Documented in ts2clm3

#' Make a climatology from a daily time series.
#'
#' This is the fully data.table-based version of \code{\link{ts2clm}}. The function creates
#' a daily climatology from a time series of daily temperatures using a
#' user-specified sliding window for the mean and threshold calculation, followed
#' by an optional moving average smoother as used by Hobday et al. (2016).
#'
#' @import Rcpp
#'
#' @importFrom data.table .N
#' @useDynLib heatwaveR
#'
#' @param data A data frame with at least two columns. In the default setting
#' (i.e. omitting the arguments \code{x} and \code{y}; see immediately below),
#' the data set is expected to have the headers \code{t} and \code{temp}. The
#' \code{t} column is a vector of dates of class \code{Date}, while \code{temp}
#' is the measured variable (by default it is assumed to be temperature). Any
#' additional columns are not used in calculations but will be correctly
#' carried over into the output climatology. Such additional columns may be
#' site names, longitudes, or latitudes (etc.), but note that they are not meant
#' to specify a grouping structure of the time series. As such, grouping structures
#' are not handled by the function in its current form, and a time series is
#' therefore assumed to be located at a discrete point in space such as one
#' 'pixel' of longitude × latitude as one might find in gridded data products.
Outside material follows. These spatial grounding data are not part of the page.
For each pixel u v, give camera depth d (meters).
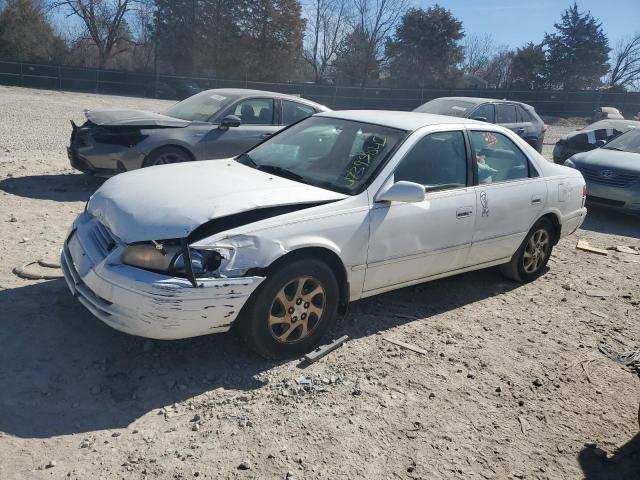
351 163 4.36
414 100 37.34
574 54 58.41
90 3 48.91
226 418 3.20
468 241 4.83
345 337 4.16
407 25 54.84
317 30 52.00
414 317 4.75
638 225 9.18
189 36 48.44
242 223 3.63
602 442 3.36
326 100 37.06
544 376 4.01
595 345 4.58
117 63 52.16
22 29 44.75
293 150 4.79
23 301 4.26
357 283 4.13
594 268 6.61
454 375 3.89
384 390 3.62
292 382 3.59
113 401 3.28
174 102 32.31
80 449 2.87
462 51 56.62
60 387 3.34
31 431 2.96
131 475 2.72
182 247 3.28
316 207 3.86
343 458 2.96
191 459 2.86
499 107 12.84
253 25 48.97
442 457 3.06
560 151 13.12
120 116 7.88
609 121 13.80
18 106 20.95
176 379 3.53
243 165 4.71
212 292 3.33
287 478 2.78
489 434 3.30
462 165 4.84
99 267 3.42
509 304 5.26
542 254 5.87
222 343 3.99
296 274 3.70
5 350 3.62
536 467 3.08
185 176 4.18
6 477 2.62
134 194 3.80
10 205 6.91
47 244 5.55
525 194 5.31
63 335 3.86
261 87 36.88
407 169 4.39
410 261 4.41
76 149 7.73
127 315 3.31
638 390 3.96
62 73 34.84
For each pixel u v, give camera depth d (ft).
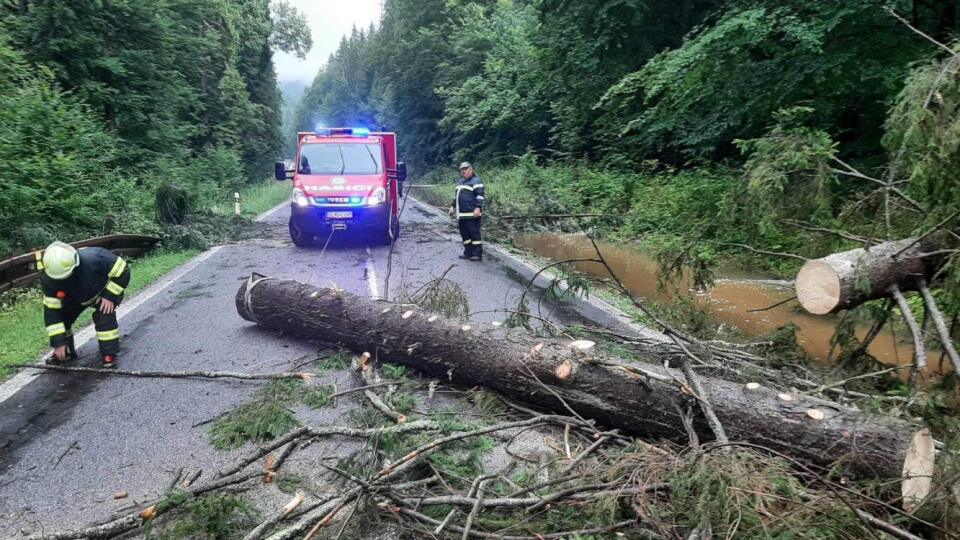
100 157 43.34
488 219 44.88
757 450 9.95
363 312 16.61
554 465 10.91
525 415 13.38
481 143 106.73
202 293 26.00
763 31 31.48
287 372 16.21
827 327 20.68
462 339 14.33
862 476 9.37
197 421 13.44
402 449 10.97
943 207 13.32
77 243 29.14
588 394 12.13
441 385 15.08
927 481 8.71
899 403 11.32
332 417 13.55
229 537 9.31
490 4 121.49
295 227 38.83
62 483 10.91
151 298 25.20
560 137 72.08
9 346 18.71
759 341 16.14
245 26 129.80
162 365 16.96
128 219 39.24
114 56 51.24
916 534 8.80
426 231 47.88
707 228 18.97
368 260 33.78
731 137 42.83
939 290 13.55
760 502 7.90
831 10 30.32
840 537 7.73
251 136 130.31
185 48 66.33
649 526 8.70
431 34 132.16
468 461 10.73
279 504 10.23
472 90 95.09
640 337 16.47
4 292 24.21
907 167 14.08
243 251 38.06
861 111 35.12
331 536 9.19
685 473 8.53
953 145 12.42
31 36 45.21
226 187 85.81
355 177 38.27
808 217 17.62
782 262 26.02
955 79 12.73
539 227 45.42
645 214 41.57
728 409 10.78
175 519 9.80
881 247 13.34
#' @param x This column is expected to contain a vector of dates. If a column
#' headed \code{t} is present in the data frame, this argument may be omitted;
#' otherwise, specify the name of the column with dates here.
#' @param y This is a column containing the measurement variable. If the column
#' name differs from the default (i.e. \code{temp}), specify the name here.
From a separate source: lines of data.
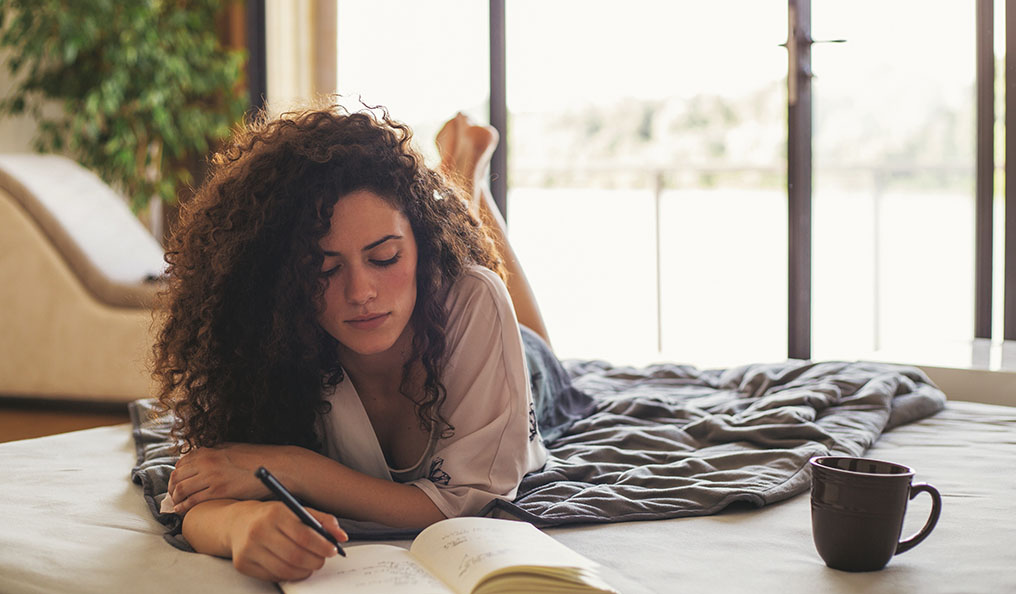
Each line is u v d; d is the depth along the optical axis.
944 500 1.24
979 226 3.13
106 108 4.43
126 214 3.45
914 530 1.11
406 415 1.28
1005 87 3.08
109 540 1.10
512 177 5.36
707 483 1.31
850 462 1.02
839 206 4.82
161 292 1.28
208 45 4.63
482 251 1.34
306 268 1.07
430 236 1.18
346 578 0.91
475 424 1.22
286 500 0.91
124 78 4.49
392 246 1.09
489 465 1.20
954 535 1.08
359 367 1.25
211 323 1.15
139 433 1.65
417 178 1.17
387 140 1.16
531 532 0.99
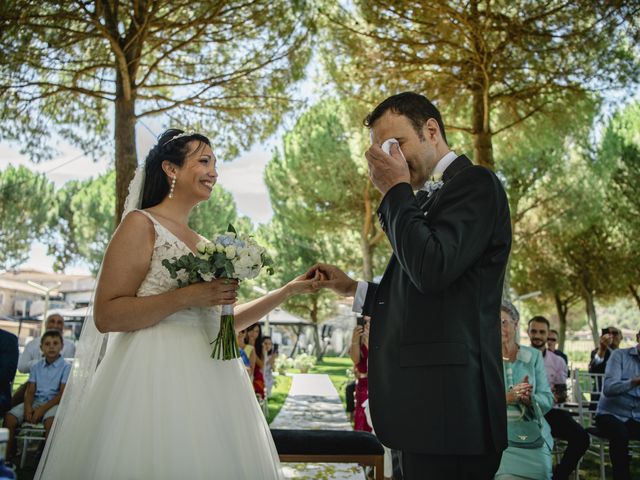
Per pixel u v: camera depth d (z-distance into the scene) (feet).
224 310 6.52
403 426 4.78
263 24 21.61
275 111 24.50
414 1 21.65
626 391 14.92
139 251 6.34
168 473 5.65
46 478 6.12
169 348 6.24
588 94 24.41
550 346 25.34
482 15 22.25
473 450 4.60
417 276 4.61
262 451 6.47
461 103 26.13
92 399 6.19
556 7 22.07
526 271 60.54
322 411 30.01
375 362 5.18
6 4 17.60
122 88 20.43
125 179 20.02
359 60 25.05
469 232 4.71
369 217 48.42
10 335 16.40
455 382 4.69
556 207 48.14
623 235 54.95
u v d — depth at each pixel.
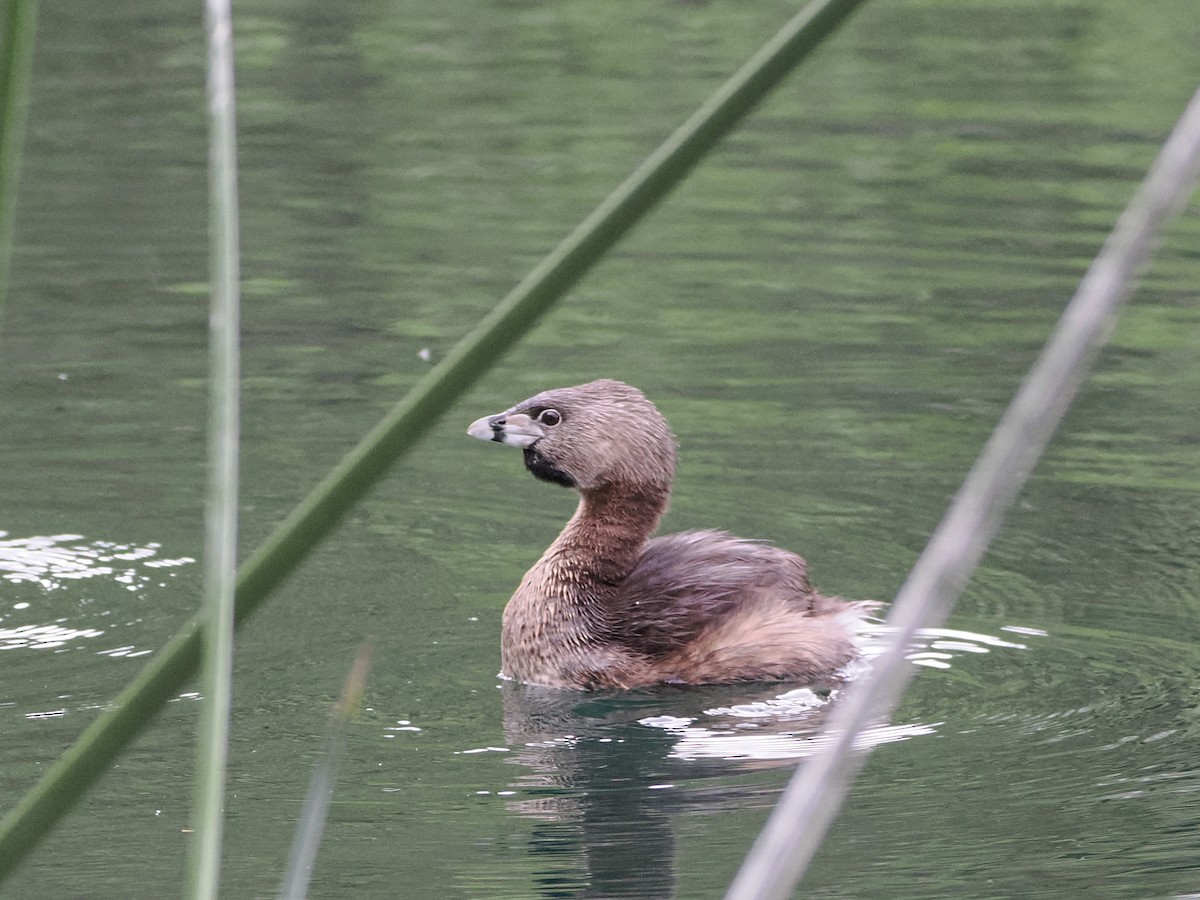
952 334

#' @param climatologyPeriod Required. To this argument should be passed two values
#' (see example below). The first value should be the chosen date for the start of
#' the climatology period, and the second value the end date of said period. This
#' chosen period (preferably 30 years in length) is then used to calculate the
#' seasonal cycle and the extreme value threshold.
#' @param maxPadLength Specifies the maximum length of days over which to apply
#' linear interpolation (padding) across the missing values (specified as \code{NA})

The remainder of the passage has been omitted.